Barbados
Barbados exhibits coral-based succession: sugar to tourism on an 85% coral limestone island that became a republic in 2021 while growing 2.7% in 2025.
Barbados is built on coral—85% of the island's surface is coral limestone, making it geologically distinct from the volcanic islands that dominate the Caribbean. This easternmost island of the region sits 160 km from the nearest neighbor, isolated in a position that historically made it the first landfall for ships crossing the Atlantic. At 434 km², it ranks among the smallest countries in the Americas.
The economy has transitioned twice. Sugar plantations worked by enslaved Africans dominated from colonization until abolition in 1834, with sugar, rum, and molasses remaining central through most of the 20th century. In the 1990s, tourism and manufacturing surpassed agriculture. Today tourism contributes 17-31% of GDP (depending on measurement) and supports 33% of jobs.

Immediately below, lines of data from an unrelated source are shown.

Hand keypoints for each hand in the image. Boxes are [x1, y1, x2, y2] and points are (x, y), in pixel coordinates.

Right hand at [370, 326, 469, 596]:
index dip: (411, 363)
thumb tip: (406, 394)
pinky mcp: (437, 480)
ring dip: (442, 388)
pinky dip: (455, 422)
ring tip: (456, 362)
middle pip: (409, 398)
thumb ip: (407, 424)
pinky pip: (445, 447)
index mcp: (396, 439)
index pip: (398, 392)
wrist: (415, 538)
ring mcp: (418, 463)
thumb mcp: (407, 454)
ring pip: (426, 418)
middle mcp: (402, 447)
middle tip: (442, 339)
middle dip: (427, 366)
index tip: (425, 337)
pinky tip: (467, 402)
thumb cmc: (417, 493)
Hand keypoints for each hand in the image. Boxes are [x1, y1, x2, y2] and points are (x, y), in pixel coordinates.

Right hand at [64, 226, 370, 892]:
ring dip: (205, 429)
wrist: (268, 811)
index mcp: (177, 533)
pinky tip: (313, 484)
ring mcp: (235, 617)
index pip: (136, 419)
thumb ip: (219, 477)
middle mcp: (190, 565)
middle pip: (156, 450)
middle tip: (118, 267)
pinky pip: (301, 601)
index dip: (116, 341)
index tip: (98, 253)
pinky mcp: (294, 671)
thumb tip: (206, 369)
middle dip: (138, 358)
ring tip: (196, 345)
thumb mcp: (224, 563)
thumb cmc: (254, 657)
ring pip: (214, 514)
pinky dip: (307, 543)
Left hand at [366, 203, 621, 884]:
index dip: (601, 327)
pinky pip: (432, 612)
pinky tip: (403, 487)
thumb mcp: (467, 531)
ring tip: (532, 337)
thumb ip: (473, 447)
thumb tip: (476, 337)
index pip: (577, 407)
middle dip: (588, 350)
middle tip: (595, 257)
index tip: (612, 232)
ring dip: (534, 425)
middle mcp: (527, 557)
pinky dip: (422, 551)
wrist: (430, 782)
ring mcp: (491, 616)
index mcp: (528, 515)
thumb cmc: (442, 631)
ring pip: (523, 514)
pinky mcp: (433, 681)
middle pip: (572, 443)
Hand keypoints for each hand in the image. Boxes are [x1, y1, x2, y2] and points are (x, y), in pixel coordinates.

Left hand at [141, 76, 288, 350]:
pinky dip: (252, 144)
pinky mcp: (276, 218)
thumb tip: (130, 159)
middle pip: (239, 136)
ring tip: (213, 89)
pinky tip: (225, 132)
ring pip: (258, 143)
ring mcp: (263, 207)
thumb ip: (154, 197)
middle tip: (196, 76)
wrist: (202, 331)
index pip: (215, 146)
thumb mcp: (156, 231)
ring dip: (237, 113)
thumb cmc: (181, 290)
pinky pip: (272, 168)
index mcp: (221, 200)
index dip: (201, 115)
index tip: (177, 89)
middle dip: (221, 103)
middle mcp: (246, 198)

Visitor numbers exceeded pre-pandemic levels in 2024, growing 10.7%.
November 30, 2021 marked a symbolic transition: Barbados became a republic, removing the British monarch as head of state while remaining in the Commonwealth. Prime Minister Mia Mottley, who inherited $7.5 billion in uncovered debt in 2018, has implemented the Economic Recovery and Transformation Plan (BERT) through 2027—targeting diversification, energy transition, and debt reduction toward a 60% debt-to-GDP ratio by 2035.
Real GDP grew 2.7% in 2025, the fourth consecutive year of expansion. Unemployment fell to historic lows. The island even has modest oil production—50-55 operational onshore wells, with gas covering 30% of domestic needs. Yet Barbados remains fundamentally a coral island economy: its prosperity rises and falls with the reefs that tourists come to see and the coral limestone that distinguishes it from its volcanic neighbors.